» **AIM OF THE EXERCISE**: Please output each line of the data exactly as it appears.

» **MATERIAL FOR THIS EXERCISE**:
· · · · ·
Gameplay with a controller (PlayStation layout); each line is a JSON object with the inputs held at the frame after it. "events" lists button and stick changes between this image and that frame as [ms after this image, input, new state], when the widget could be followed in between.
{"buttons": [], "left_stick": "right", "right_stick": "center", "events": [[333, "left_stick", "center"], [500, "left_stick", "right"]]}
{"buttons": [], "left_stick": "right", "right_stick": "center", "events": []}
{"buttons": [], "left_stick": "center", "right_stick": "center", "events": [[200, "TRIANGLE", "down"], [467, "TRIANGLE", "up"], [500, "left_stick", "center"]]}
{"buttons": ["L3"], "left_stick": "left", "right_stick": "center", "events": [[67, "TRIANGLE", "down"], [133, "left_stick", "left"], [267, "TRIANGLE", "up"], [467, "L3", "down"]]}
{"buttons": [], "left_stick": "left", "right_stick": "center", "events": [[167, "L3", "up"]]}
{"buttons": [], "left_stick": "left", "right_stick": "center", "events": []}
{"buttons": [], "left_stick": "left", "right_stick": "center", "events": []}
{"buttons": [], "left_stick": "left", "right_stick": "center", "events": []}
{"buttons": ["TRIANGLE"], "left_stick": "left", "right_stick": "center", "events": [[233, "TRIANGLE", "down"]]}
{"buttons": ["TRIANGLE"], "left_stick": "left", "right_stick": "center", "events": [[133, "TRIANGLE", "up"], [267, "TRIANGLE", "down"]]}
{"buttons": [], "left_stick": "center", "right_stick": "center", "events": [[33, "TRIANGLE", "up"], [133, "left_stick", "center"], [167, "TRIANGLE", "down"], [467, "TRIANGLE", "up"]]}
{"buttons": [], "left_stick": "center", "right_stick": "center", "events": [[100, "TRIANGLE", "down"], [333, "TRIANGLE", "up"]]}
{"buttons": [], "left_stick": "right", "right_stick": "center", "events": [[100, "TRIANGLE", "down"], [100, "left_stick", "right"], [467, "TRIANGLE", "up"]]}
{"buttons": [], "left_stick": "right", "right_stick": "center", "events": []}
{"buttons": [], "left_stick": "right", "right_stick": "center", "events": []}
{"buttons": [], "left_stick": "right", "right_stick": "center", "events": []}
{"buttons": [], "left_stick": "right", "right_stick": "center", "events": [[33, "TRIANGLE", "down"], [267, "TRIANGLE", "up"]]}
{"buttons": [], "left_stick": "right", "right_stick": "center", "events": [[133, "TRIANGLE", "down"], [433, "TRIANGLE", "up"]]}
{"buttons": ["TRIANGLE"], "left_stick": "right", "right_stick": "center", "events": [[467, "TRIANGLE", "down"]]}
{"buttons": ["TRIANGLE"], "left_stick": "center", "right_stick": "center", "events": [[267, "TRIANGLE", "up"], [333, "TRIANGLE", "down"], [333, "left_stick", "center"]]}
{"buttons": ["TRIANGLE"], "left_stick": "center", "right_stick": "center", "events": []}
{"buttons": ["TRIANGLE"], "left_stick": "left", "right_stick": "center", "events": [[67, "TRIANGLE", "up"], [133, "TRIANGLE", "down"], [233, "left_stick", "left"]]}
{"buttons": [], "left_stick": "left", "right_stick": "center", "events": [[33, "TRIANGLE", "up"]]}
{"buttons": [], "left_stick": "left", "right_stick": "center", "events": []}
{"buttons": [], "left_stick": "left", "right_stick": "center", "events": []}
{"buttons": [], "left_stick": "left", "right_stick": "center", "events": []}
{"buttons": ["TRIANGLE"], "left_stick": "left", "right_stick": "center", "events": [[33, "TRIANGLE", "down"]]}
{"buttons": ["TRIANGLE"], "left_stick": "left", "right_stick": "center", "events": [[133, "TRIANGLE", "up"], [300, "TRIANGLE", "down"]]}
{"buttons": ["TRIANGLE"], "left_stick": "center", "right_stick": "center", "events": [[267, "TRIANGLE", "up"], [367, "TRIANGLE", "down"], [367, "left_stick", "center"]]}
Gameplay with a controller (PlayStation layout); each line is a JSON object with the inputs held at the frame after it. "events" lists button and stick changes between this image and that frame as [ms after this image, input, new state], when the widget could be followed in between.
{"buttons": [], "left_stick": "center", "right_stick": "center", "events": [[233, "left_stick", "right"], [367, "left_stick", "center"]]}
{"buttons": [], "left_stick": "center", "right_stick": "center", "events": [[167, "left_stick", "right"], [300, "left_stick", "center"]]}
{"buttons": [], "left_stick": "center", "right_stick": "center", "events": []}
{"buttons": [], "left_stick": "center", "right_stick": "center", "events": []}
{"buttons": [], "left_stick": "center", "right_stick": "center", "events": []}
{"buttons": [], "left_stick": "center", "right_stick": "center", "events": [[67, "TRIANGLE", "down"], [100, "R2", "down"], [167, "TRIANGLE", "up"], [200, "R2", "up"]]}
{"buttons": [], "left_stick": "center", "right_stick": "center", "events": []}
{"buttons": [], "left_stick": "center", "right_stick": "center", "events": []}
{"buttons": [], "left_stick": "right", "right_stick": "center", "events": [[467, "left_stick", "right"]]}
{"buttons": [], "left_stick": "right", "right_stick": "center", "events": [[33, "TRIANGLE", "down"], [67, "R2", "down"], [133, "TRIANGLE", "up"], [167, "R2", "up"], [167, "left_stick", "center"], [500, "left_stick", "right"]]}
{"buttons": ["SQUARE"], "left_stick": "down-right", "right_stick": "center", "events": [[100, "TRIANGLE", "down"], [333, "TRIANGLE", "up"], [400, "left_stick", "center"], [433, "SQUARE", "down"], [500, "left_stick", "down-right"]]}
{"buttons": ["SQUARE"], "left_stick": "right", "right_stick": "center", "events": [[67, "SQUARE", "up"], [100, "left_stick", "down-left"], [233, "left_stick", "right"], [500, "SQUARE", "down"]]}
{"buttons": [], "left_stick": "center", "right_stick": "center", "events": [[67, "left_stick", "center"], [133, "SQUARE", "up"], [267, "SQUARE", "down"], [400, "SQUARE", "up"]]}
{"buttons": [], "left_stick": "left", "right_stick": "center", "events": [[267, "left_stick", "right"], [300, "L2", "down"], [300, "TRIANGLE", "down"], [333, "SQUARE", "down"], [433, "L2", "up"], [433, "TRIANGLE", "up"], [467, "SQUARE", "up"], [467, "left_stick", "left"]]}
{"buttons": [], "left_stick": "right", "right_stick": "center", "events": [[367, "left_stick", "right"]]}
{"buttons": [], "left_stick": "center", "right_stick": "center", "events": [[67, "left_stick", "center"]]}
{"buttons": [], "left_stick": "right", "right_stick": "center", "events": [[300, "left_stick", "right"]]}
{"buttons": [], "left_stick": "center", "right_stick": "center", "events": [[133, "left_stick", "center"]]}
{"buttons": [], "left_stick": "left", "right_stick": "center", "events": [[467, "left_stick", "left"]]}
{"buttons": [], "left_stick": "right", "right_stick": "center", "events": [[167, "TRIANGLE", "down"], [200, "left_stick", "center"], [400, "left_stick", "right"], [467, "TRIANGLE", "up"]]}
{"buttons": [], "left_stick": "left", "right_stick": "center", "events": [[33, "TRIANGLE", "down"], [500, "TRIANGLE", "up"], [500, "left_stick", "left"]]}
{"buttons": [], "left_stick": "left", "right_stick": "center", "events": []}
· · · · ·
» **EXERCISE OUTPUT**:
Gameplay with a controller (PlayStation layout); each line is a JSON object with the inputs held at the frame after it. "events" lists button and stick changes between this image and that frame as [ms after this image, input, new state], when the widget could be followed in between.
{"buttons": [], "left_stick": "right", "right_stick": "center", "events": [[333, "left_stick", "center"], [500, "left_stick", "right"]]}
{"buttons": [], "left_stick": "right", "right_stick": "center", "events": []}
{"buttons": [], "left_stick": "center", "right_stick": "center", "events": [[200, "TRIANGLE", "down"], [467, "TRIANGLE", "up"], [500, "left_stick", "center"]]}
{"buttons": ["L3"], "left_stick": "left", "right_stick": "center", "events": [[67, "TRIANGLE", "down"], [133, "left_stick", "left"], [267, "TRIANGLE", "up"], [467, "L3", "down"]]}
{"buttons": [], "left_stick": "left", "right_stick": "center", "events": [[167, "L3", "up"]]}
{"buttons": [], "left_stick": "left", "right_stick": "center", "events": []}
{"buttons": [], "left_stick": "left", "right_stick": "center", "events": []}
{"buttons": [], "left_stick": "left", "right_stick": "center", "events": []}
{"buttons": ["TRIANGLE"], "left_stick": "left", "right_stick": "center", "events": [[233, "TRIANGLE", "down"]]}
{"buttons": ["TRIANGLE"], "left_stick": "left", "right_stick": "center", "events": [[133, "TRIANGLE", "up"], [267, "TRIANGLE", "down"]]}
{"buttons": [], "left_stick": "center", "right_stick": "center", "events": [[33, "TRIANGLE", "up"], [133, "left_stick", "center"], [167, "TRIANGLE", "down"], [467, "TRIANGLE", "up"]]}
{"buttons": [], "left_stick": "center", "right_stick": "center", "events": [[100, "TRIANGLE", "down"], [333, "TRIANGLE", "up"]]}
{"buttons": [], "left_stick": "right", "right_stick": "center", "events": [[100, "TRIANGLE", "down"], [100, "left_stick", "right"], [467, "TRIANGLE", "up"]]}
{"buttons": [], "left_stick": "right", "right_stick": "center", "events": []}
{"buttons": [], "left_stick": "right", "right_stick": "center", "events": []}
{"buttons": [], "left_stick": "right", "right_stick": "center", "events": []}
{"buttons": [], "left_stick": "right", "right_stick": "center", "events": [[33, "TRIANGLE", "down"], [267, "TRIANGLE", "up"]]}
{"buttons": [], "left_stick": "right", "right_stick": "center", "events": [[133, "TRIANGLE", "down"], [433, "TRIANGLE", "up"]]}
{"buttons": ["TRIANGLE"], "left_stick": "right", "right_stick": "center", "events": [[467, "TRIANGLE", "down"]]}
{"buttons": ["TRIANGLE"], "left_stick": "center", "right_stick": "center", "events": [[267, "TRIANGLE", "up"], [333, "TRIANGLE", "down"], [333, "left_stick", "center"]]}
{"buttons": ["TRIANGLE"], "left_stick": "center", "right_stick": "center", "events": []}
{"buttons": ["TRIANGLE"], "left_stick": "left", "right_stick": "center", "events": [[67, "TRIANGLE", "up"], [133, "TRIANGLE", "down"], [233, "left_stick", "left"]]}
{"buttons": [], "left_stick": "left", "right_stick": "center", "events": [[33, "TRIANGLE", "up"]]}
{"buttons": [], "left_stick": "left", "right_stick": "center", "events": []}
{"buttons": [], "left_stick": "left", "right_stick": "center", "events": []}
{"buttons": [], "left_stick": "left", "right_stick": "center", "events": []}
{"buttons": ["TRIANGLE"], "left_stick": "left", "right_stick": "center", "events": [[33, "TRIANGLE", "down"]]}
{"buttons": ["TRIANGLE"], "left_stick": "left", "right_stick": "center", "events": [[133, "TRIANGLE", "up"], [300, "TRIANGLE", "down"]]}
{"buttons": ["TRIANGLE"], "left_stick": "center", "right_stick": "center", "events": [[267, "TRIANGLE", "up"], [367, "TRIANGLE", "down"], [367, "left_stick", "center"]]}
Gameplay with a controller (PlayStation layout); each line is a JSON object with the inputs held at the frame after it. "events" lists button and stick changes between this image and that frame as [ms after this image, input, new state], when the widget could be followed in between.
{"buttons": [], "left_stick": "center", "right_stick": "center", "events": [[233, "left_stick", "right"], [367, "left_stick", "center"]]}
{"buttons": [], "left_stick": "center", "right_stick": "center", "events": [[167, "left_stick", "right"], [300, "left_stick", "center"]]}
{"buttons": [], "left_stick": "center", "right_stick": "center", "events": []}
{"buttons": [], "left_stick": "center", "right_stick": "center", "events": []}
{"buttons": [], "left_stick": "center", "right_stick": "center", "events": []}
{"buttons": [], "left_stick": "center", "right_stick": "center", "events": [[67, "TRIANGLE", "down"], [100, "R2", "down"], [167, "TRIANGLE", "up"], [200, "R2", "up"]]}
{"buttons": [], "left_stick": "center", "right_stick": "center", "events": []}
{"buttons": [], "left_stick": "center", "right_stick": "center", "events": []}
{"buttons": [], "left_stick": "right", "right_stick": "center", "events": [[467, "left_stick", "right"]]}
{"buttons": [], "left_stick": "right", "right_stick": "center", "events": [[33, "TRIANGLE", "down"], [67, "R2", "down"], [133, "TRIANGLE", "up"], [167, "R2", "up"], [167, "left_stick", "center"], [500, "left_stick", "right"]]}
{"buttons": ["SQUARE"], "left_stick": "down-right", "right_stick": "center", "events": [[100, "TRIANGLE", "down"], [333, "TRIANGLE", "up"], [400, "left_stick", "center"], [433, "SQUARE", "down"], [500, "left_stick", "down-right"]]}
{"buttons": ["SQUARE"], "left_stick": "right", "right_stick": "center", "events": [[67, "SQUARE", "up"], [100, "left_stick", "down-left"], [233, "left_stick", "right"], [500, "SQUARE", "down"]]}
{"buttons": [], "left_stick": "center", "right_stick": "center", "events": [[67, "left_stick", "center"], [133, "SQUARE", "up"], [267, "SQUARE", "down"], [400, "SQUARE", "up"]]}
{"buttons": [], "left_stick": "left", "right_stick": "center", "events": [[267, "left_stick", "right"], [300, "L2", "down"], [300, "TRIANGLE", "down"], [333, "SQUARE", "down"], [433, "L2", "up"], [433, "TRIANGLE", "up"], [467, "SQUARE", "up"], [467, "left_stick", "left"]]}
{"buttons": [], "left_stick": "right", "right_stick": "center", "events": [[367, "left_stick", "right"]]}
{"buttons": [], "left_stick": "center", "right_stick": "center", "events": [[67, "left_stick", "center"]]}
{"buttons": [], "left_stick": "right", "right_stick": "center", "events": [[300, "left_stick", "right"]]}
{"buttons": [], "left_stick": "center", "right_stick": "center", "events": [[133, "left_stick", "center"]]}
{"buttons": [], "left_stick": "left", "right_stick": "center", "events": [[467, "left_stick", "left"]]}
{"buttons": [], "left_stick": "right", "right_stick": "center", "events": [[167, "TRIANGLE", "down"], [200, "left_stick", "center"], [400, "left_stick", "right"], [467, "TRIANGLE", "up"]]}
{"buttons": [], "left_stick": "left", "right_stick": "center", "events": [[33, "TRIANGLE", "down"], [500, "TRIANGLE", "up"], [500, "left_stick", "left"]]}
{"buttons": [], "left_stick": "left", "right_stick": "center", "events": []}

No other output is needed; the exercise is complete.